* [WHAT YOU NEED TO DO]:
Render every line of the material that follows as a numbered list, skipping any blank lines.

[Extracted records]
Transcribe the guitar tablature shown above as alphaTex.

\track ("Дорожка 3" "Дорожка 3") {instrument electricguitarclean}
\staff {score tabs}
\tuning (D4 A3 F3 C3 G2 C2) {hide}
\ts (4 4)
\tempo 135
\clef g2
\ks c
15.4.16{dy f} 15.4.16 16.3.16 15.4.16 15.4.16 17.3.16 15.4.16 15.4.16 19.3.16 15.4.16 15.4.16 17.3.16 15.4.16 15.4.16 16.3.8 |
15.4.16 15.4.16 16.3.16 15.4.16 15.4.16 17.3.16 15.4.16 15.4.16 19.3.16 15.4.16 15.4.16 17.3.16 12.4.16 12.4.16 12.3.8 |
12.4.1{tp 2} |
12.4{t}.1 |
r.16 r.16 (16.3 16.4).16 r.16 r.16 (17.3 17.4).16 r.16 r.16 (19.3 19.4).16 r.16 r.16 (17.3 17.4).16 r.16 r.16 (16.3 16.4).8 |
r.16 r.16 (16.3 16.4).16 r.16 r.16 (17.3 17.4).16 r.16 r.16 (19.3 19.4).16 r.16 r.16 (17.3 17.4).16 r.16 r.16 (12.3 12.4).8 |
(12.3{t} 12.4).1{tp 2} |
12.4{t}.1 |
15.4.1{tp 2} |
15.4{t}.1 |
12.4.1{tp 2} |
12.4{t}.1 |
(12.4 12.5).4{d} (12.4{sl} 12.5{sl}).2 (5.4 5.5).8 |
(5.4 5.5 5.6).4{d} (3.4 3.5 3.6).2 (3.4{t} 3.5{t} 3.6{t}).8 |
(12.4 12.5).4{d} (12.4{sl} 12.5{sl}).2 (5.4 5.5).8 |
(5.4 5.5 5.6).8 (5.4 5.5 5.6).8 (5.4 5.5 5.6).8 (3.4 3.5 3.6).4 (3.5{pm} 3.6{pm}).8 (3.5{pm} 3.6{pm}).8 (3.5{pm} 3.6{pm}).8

* [RESULT BELOW]:
1. Transcribe the guitar tablature shown above as alphaTex.
2. \track ("Дорожка 3" "Дорожка 3") {instrument electricguitarclean}
3. \staff {score tabs}
4. \tuning (D4 A3 F3 C3 G2 C2) {hide}
5. \ts (4 4)
6. \tempo 135
7. \clef g2
8. \ks c
9. 15.4.16{dy f} 15.4.16 16.3.16 15.4.16 15.4.16 17.3.16 15.4.16 15.4.16 19.3.16 15.4.16 15.4.16 17.3.16 15.4.16 15.4.16 16.3.8 |
10. 15.4.16 15.4.16 16.3.16 15.4.16 15.4.16 17.3.16 15.4.16 15.4.16 19.3.16 15.4.16 15.4.16 17.3.16 12.4.16 12.4.16 12.3.8 |
11. 12.4.1{tp 2} |
12. 12.4{t}.1 |
13. r.16 r.16 (16.3 16.4).16 r.16 r.16 (17.3 17.4).16 r.16 r.16 (19.3 19.4).16 r.16 r.16 (17.3 17.4).16 r.16 r.16 (16.3 16.4).8 |
14. r.16 r.16 (16.3 16.4).16 r.16 r.16 (17.3 17.4).16 r.16 r.16 (19.3 19.4).16 r.16 r.16 (17.3 17.4).16 r.16 r.16 (12.3 12.4).8 |
15. (12.3{t} 12.4).1{tp 2} |
16. 12.4{t}.1 |
17. 15.4.1{tp 2} |
18. 15.4{t}.1 |
19. 12.4.1{tp 2} |
20. 12.4{t}.1 |
21. (12.4 12.5).4{d} (12.4{sl} 12.5{sl}).2 (5.4 5.5).8 |
22. (5.4 5.5 5.6).4{d} (3.4 3.5 3.6).2 (3.4{t} 3.5{t} 3.6{t}).8 |
23. (12.4 12.5).4{d} (12.4{sl} 12.5{sl}).2 (5.4 5.5).8 |
24. (5.4 5.5 5.6).8 (5.4 5.5 5.6).8 (5.4 5.5 5.6).8 (3.4 3.5 3.6).4 (3.5{pm} 3.6{pm}).8 (3.5{pm} 3.6{pm}).8 (3.5{pm} 3.6{pm}).8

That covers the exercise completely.